Set down, word for word, only the lines from the start of the records through the line bearing "[470,225,585,243] 8303 для"; include no pictures.

---

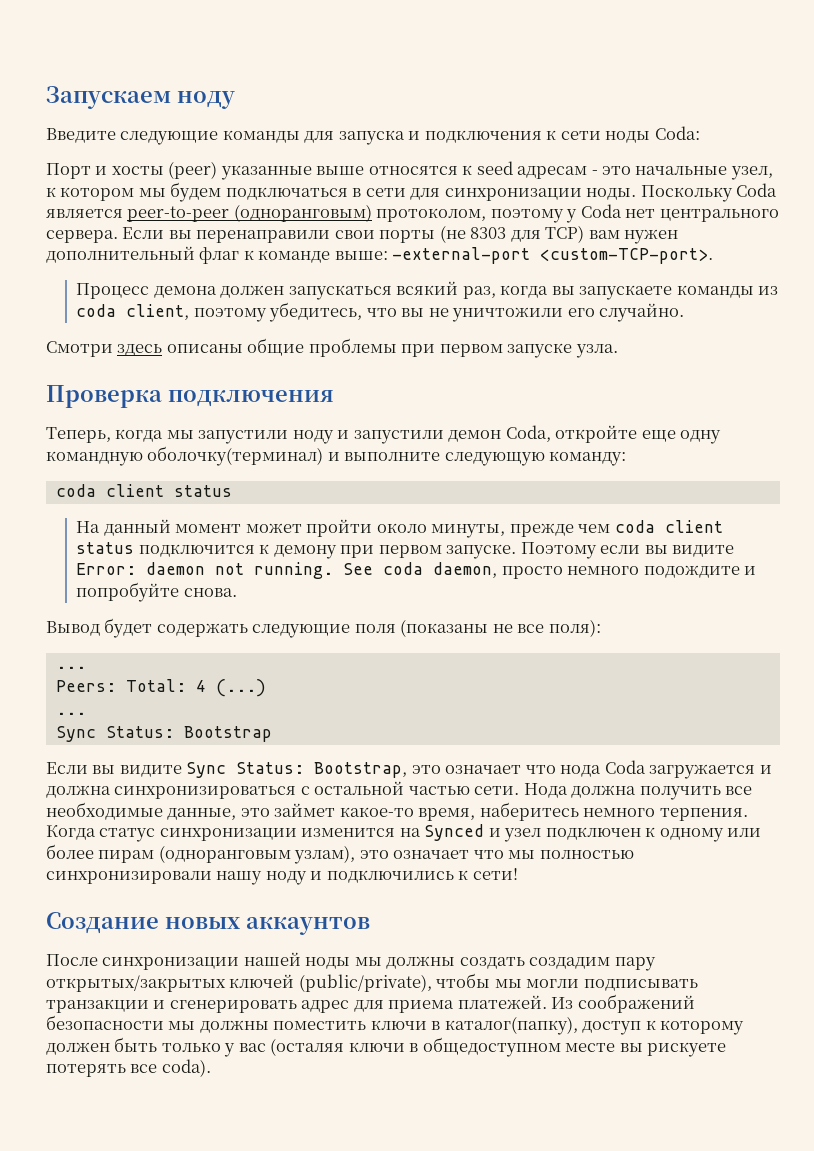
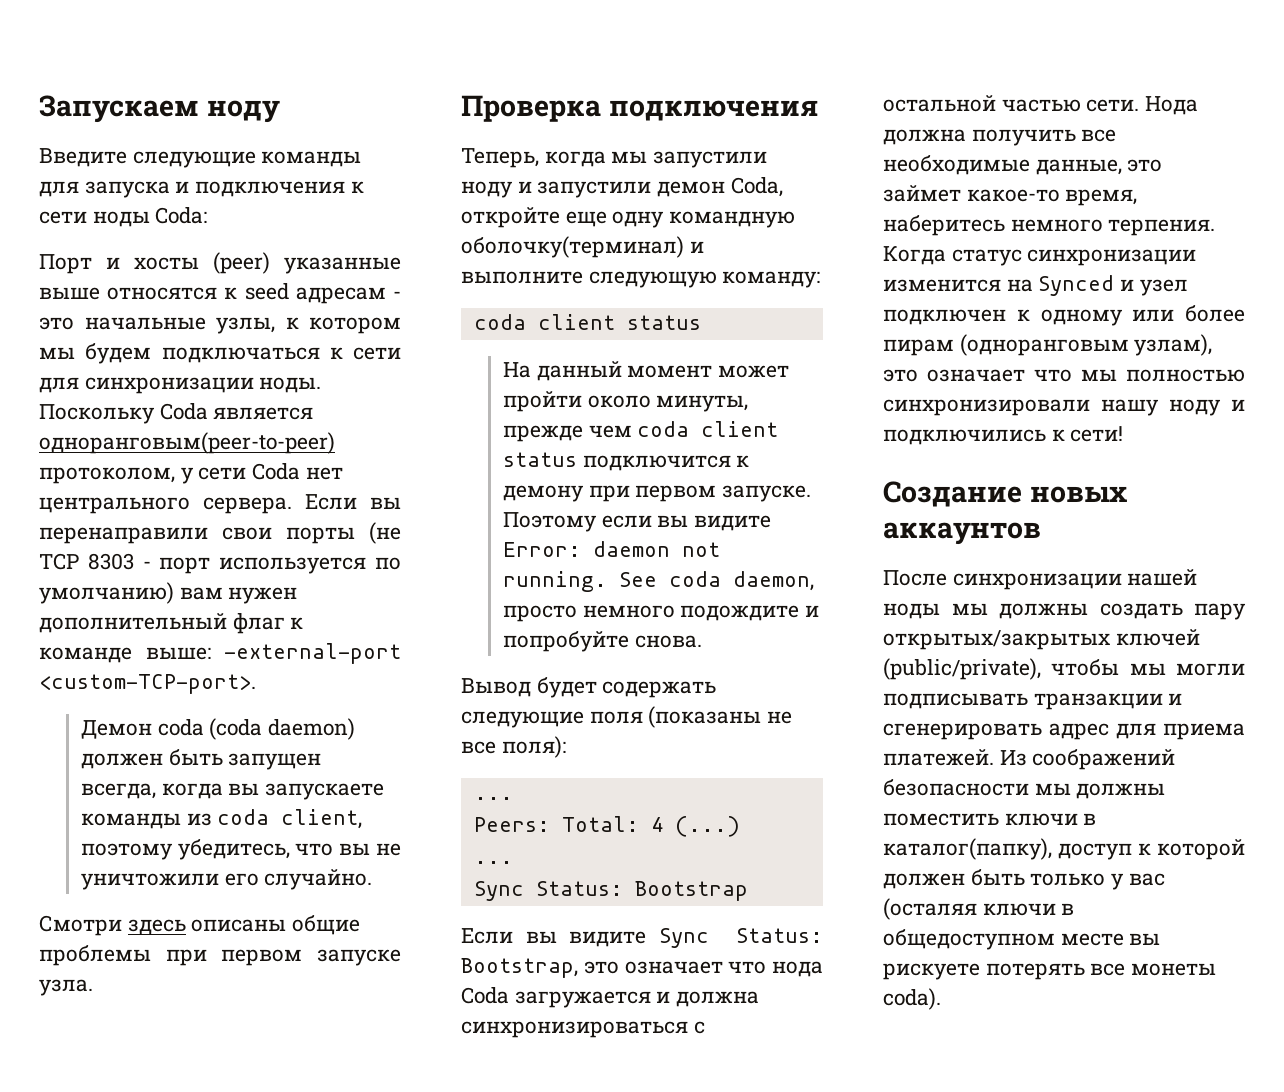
[730,166,773,180] узел, -> [216,317,275,334] узлы,
[352,188,362,197] в -> [329,347,343,359] к
[127,204,578,223] peer-to-peer (одноранговым) протоколом, поэтому у -> [39,432,335,454] [39,467,247,484] одноранговым(peer-to-peer) протоколом, у сети
[470,225,585,243] 8303 для TCP) -> [39,553,402,574] [39,582,174,604] TCP 8303 - порт используется по умолчанию)
[76,281,496,300] Процесс демона должен запускаться всякий раз, -> [80,718,355,740] [80,749,322,770] [80,783,156,799] Демон coda (coda daemon) должен быть запущен всегда,
[529,957,611,969] создадим -> (1183, 611) none
[660,1020,745,1035] которому -> [1157,839,1245,860] которой
(158, 1068) none -> [1131,963,1217,976] монеты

---

Written response
[730,166,773,180] узел, -> [216,317,275,334] узлы,
[352,188,362,197] в -> [329,347,343,359] к
[127,204,578,223] peer-to-peer (одноранговым) протоколом, поэтому у -> [39,432,335,454] [39,467,247,484] одноранговым(peer-to-peer) протоколом, у сети
[470,225,585,243] 8303 для TCP) -> [39,553,402,574] [39,582,174,604] TCP 8303 - порт используется по умолчанию)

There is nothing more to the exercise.